Der - leider kaum sichtbare - Eingang zum Bahnhof Hüttenheim-West ist dem alten Zustand des Osteingangs zum Duisburger Hauptbahnhof nachempfunden. Auch die Gestaltung der Ziegelmauern
entlang der Bahnsteighalle orientiert sich an den entsprechenden Mauern der Bahnsteigüberdachung des Vorbilds.
Neben Straßennamen und Busschildern habe ich auch den ehemaligen Laden meines Schwiegervaters in Duisburg-Großenbaum verewigt. Und das markante Werbeschild der Unterführung der
Ruhrorter Straße am Güterbahnhof Oberhausen-West hat auch einen schönen Platz auf der Anlage erhalten.

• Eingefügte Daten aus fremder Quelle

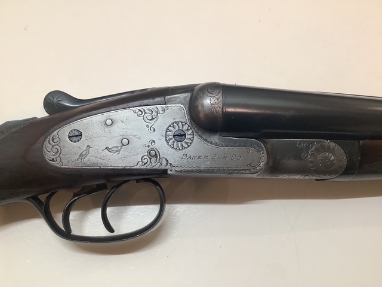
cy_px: 144
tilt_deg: -73.8
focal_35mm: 31
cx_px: 191
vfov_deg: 45.4
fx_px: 342
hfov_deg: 58.4
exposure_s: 1/60
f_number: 2.4
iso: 80
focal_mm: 3.3
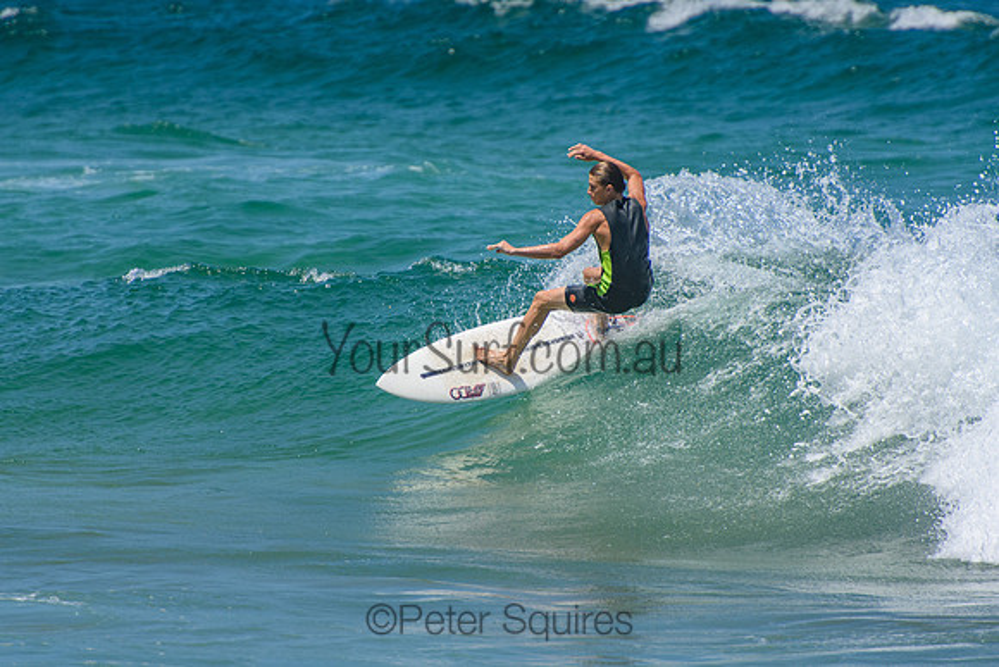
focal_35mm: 600
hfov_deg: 3.4
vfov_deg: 2.3
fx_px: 16653
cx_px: 500
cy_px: 334
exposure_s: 1/2000
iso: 280
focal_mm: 400
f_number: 5.6
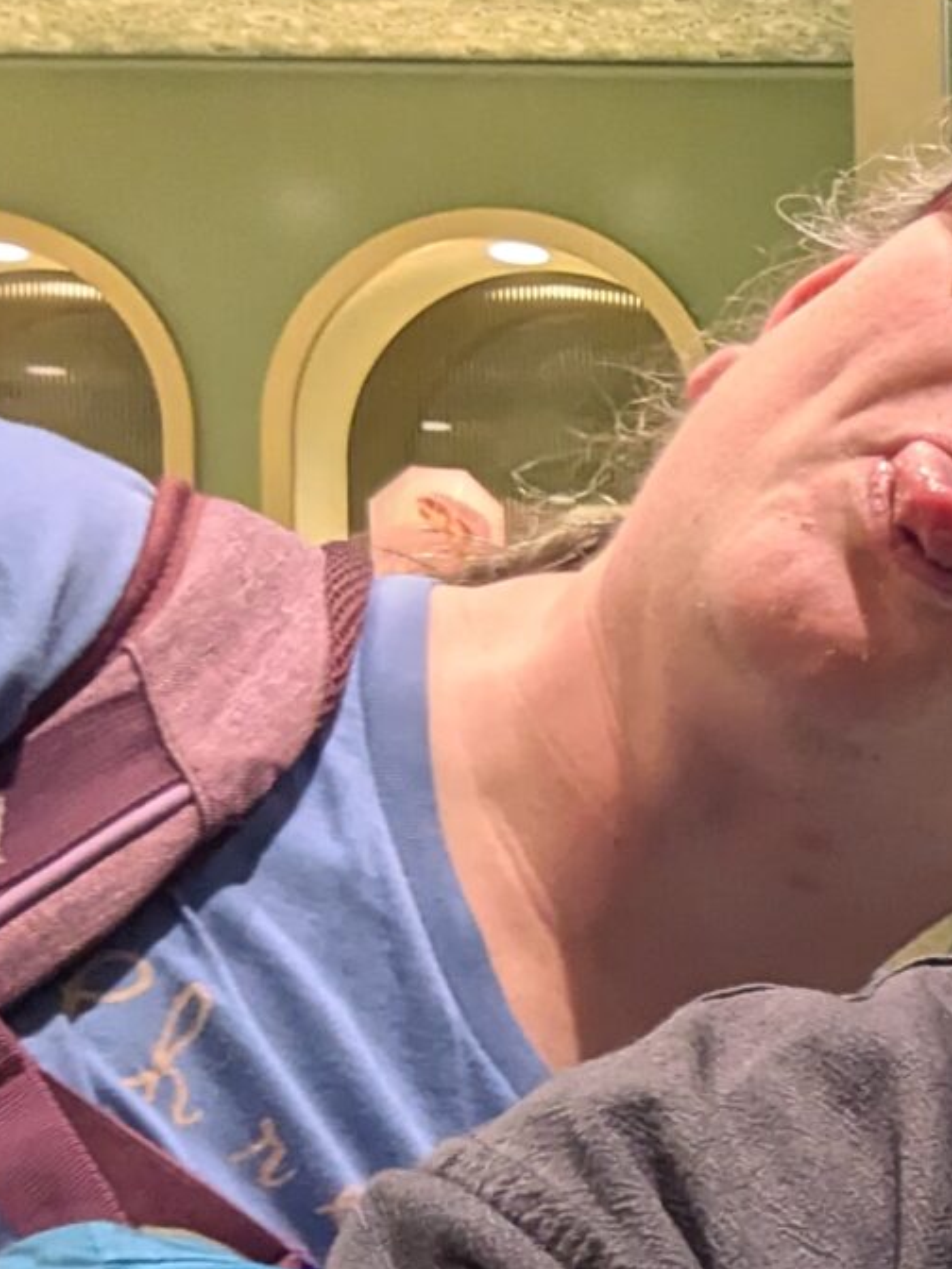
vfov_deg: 24.2
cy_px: 942
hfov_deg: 15.6
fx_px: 2934
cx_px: 1762
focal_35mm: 80
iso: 206
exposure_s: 1/100
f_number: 2.2
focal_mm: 2.74
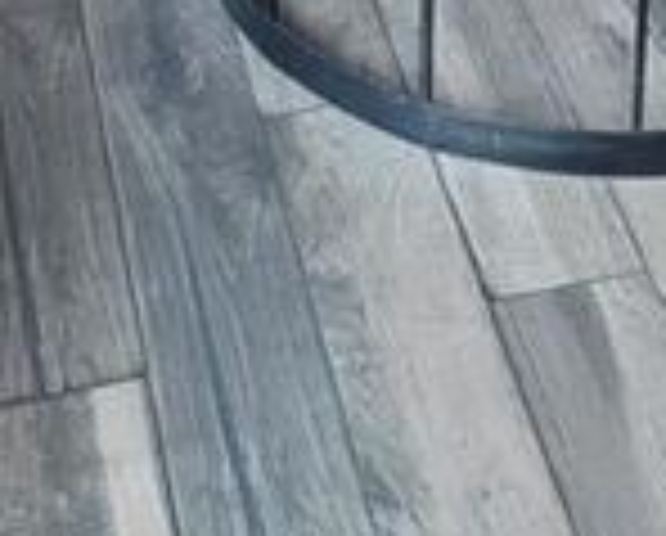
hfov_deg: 15.8
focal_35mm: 121
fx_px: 2390
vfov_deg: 10.8
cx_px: 540
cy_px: -752
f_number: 1.7
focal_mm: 6.3
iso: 400
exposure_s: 1/100
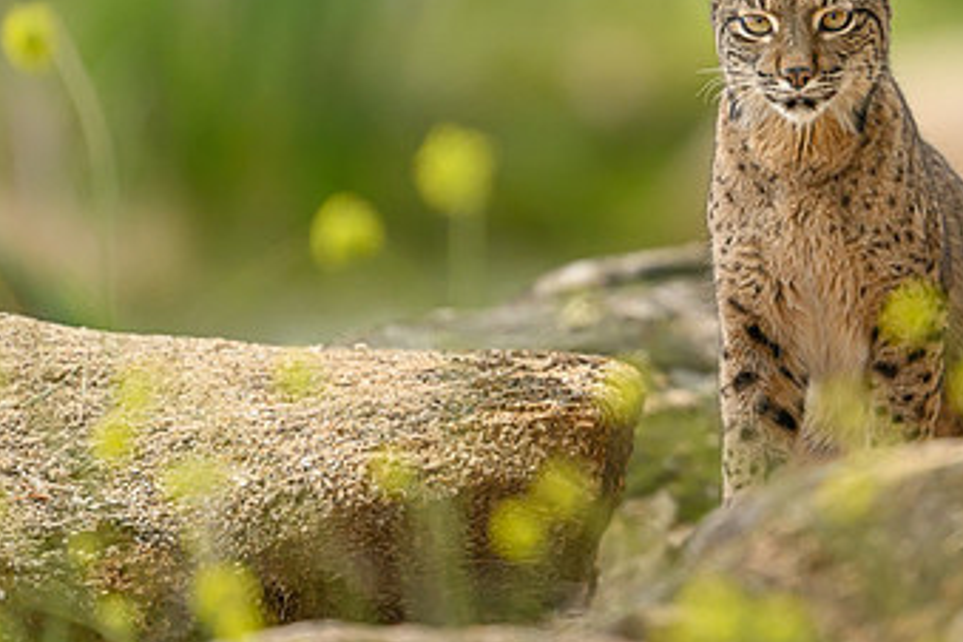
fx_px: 28273
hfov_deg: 2.0
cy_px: 213
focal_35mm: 1057
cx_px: 878
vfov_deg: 1.3
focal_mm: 560
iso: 900
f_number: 4
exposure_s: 1/2000
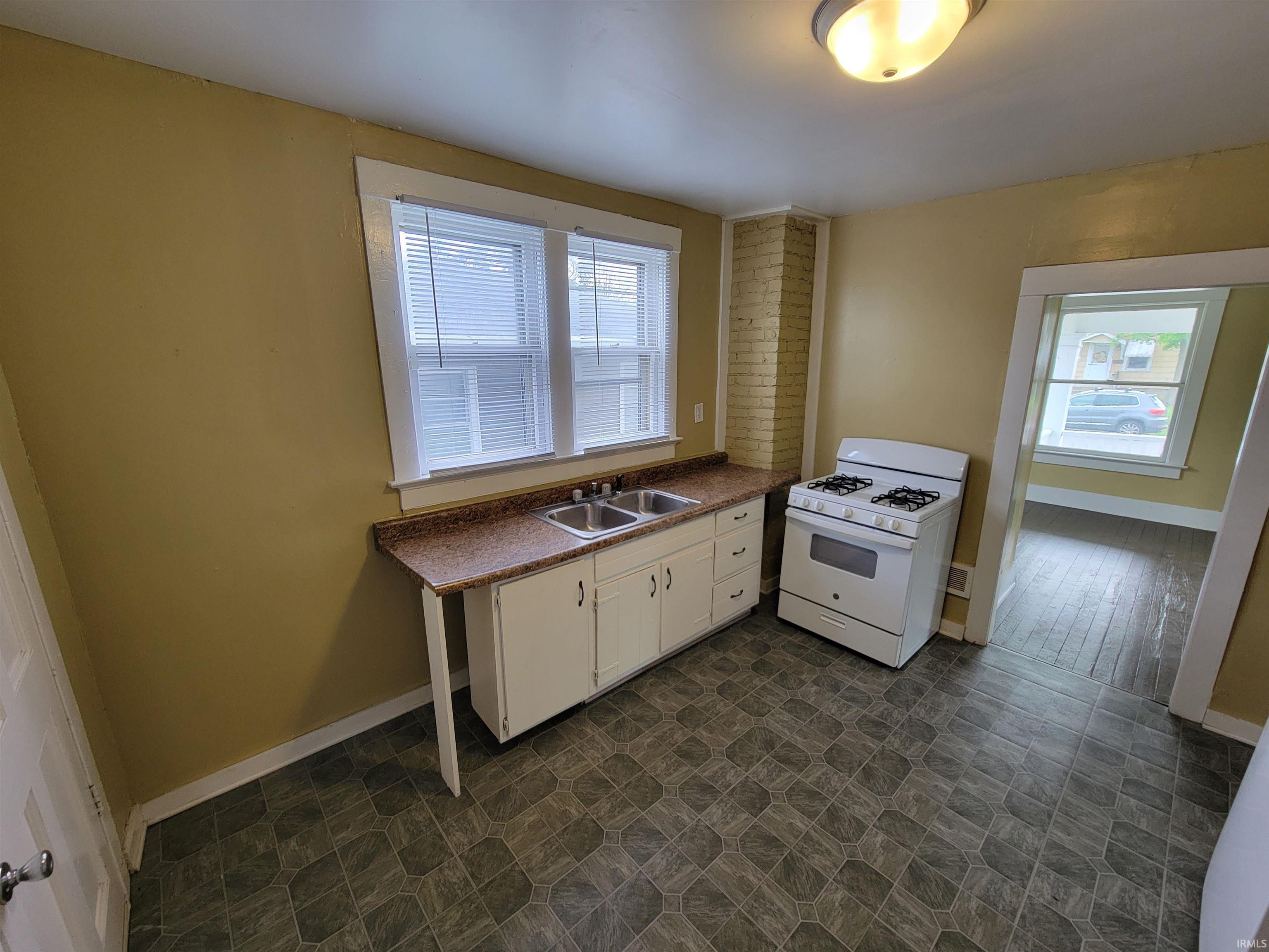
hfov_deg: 106.2
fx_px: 477
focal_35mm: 13
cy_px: 476
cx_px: 634
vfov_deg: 89.9
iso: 100
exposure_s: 1/60
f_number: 2.2
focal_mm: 2.2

Bei der Phoenix Hüttenbahn kann ich mich natürlich für Anleihen bei Eisenbahn+Häfen bedienen, hier habe ich zum Beispiel die Lackierung meiner Werkbahn-Lokomotiven
an die alte Lackierung von E+H angelehnt. Auch die kleine Tankstelle vor dem Lokschuppen orientiert sich an der Lokstation Hamborn..
Die Industrieanlagen sind durch HKM im Duisburger Süden, den Landschaftspark Meiderich sowie die Henrichshütte in Hattingen beeinflusst. Viele Fotoexkursionen haben reichlich Material für Vorlagen
und Inspiration ergeben. So entstand der Hochbunker anhand von Bildern der Bunkeranlage in Duisburg. Beim Hochofen habe ich das Riesenglück, einen Modellbahnfreund aus
Hattingen kennengelernt zu haben, der Teile der dortigen Henrichshütte nachbaut und mir viel Material, Prototypen und Unterlagen überlässt.